## Supplied entries
=== Section Start ===

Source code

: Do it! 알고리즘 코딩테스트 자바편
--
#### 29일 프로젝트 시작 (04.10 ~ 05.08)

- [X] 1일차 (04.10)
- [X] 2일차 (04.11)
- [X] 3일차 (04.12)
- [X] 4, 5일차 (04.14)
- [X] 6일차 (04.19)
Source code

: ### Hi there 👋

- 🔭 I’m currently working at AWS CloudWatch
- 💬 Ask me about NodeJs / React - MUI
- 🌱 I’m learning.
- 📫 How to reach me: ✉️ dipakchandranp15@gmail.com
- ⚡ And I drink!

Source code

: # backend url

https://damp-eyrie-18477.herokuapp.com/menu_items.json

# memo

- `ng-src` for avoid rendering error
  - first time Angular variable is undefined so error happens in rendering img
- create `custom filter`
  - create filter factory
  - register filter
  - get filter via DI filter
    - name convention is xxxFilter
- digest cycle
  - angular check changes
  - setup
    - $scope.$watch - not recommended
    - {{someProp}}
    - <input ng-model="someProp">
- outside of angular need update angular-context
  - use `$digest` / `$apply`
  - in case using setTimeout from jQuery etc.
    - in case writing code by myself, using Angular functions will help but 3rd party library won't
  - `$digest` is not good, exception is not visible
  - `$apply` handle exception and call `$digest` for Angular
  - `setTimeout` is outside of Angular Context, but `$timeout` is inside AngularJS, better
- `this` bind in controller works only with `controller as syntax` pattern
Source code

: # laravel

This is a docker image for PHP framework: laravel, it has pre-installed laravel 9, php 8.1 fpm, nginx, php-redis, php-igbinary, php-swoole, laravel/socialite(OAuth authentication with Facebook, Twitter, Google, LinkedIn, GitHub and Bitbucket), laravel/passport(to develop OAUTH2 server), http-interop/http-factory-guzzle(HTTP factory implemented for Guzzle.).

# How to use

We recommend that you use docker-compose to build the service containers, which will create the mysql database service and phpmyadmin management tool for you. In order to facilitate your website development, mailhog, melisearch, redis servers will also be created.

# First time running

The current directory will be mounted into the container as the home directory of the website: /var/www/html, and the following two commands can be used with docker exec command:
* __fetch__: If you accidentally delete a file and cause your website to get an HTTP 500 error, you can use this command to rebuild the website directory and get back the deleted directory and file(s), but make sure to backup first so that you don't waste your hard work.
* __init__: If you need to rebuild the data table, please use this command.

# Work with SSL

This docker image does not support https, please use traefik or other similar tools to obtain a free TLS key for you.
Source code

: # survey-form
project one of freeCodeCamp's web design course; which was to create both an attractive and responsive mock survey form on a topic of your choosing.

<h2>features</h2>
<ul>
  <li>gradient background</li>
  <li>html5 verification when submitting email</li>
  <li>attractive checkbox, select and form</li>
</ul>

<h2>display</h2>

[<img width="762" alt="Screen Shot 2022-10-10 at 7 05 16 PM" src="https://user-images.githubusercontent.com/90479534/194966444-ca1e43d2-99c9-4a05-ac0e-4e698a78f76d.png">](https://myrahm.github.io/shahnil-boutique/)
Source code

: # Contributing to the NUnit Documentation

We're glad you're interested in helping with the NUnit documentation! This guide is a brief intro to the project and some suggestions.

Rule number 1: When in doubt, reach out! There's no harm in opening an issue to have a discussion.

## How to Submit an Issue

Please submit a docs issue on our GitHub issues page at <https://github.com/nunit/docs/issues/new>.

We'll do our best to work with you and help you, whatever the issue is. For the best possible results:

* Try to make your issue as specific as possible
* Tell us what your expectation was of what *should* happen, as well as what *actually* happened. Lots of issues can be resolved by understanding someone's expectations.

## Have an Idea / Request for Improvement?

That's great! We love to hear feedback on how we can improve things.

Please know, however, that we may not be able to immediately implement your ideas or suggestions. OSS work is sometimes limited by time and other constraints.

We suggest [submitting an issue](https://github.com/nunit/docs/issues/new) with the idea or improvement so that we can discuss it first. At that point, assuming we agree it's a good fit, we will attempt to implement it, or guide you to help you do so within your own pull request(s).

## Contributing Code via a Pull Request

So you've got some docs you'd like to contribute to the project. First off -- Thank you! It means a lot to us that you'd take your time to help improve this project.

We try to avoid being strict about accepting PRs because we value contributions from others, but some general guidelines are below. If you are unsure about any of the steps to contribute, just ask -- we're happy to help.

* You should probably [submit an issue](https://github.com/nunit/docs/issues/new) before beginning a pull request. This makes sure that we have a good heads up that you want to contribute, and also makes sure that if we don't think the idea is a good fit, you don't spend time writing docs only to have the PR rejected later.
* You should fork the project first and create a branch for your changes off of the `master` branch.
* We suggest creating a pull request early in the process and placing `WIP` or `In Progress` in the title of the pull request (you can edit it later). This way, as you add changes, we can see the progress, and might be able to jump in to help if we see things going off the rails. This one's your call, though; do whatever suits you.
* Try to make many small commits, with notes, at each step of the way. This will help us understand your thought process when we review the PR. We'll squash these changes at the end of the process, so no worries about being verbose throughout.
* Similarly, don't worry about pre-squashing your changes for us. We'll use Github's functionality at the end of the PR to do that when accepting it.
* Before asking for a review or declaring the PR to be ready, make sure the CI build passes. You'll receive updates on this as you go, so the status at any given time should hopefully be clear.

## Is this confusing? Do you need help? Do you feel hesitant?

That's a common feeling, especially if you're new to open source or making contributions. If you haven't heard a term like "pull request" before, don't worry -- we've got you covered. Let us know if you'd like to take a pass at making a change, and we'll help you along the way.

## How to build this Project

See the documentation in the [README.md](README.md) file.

=== Section End ===

## Exercise goal
In the entries above, find the line holding "- 🌱 I’m learning." and the line holding "- in case using setTimeout from jQuery etc."; print both of them and every line between, exactly, and nothing else.

## Solution
- 🌱 I’m learning.
- 📫 How to reach me: ✉️ dipakchandranp15@gmail.com
- ⚡ And I drink!

Source code

: # backend url

https://damp-eyrie-18477.herokuapp.com/menu_items.json

# memo

- `ng-src` for avoid rendering error
  - first time Angular variable is undefined so error happens in rendering img
- create `custom filter`
  - create filter factory
  - register filter
  - get filter via DI filter
    - name convention is xxxFilter
- digest cycle
  - angular check changes
  - setup
    - $scope.$watch - not recommended
    - {{someProp}}
    - <input ng-model="someProp">
- outside of angular need update angular-context
  - use `$digest` / `$apply`
  - in case using setTimeout from jQuery etc.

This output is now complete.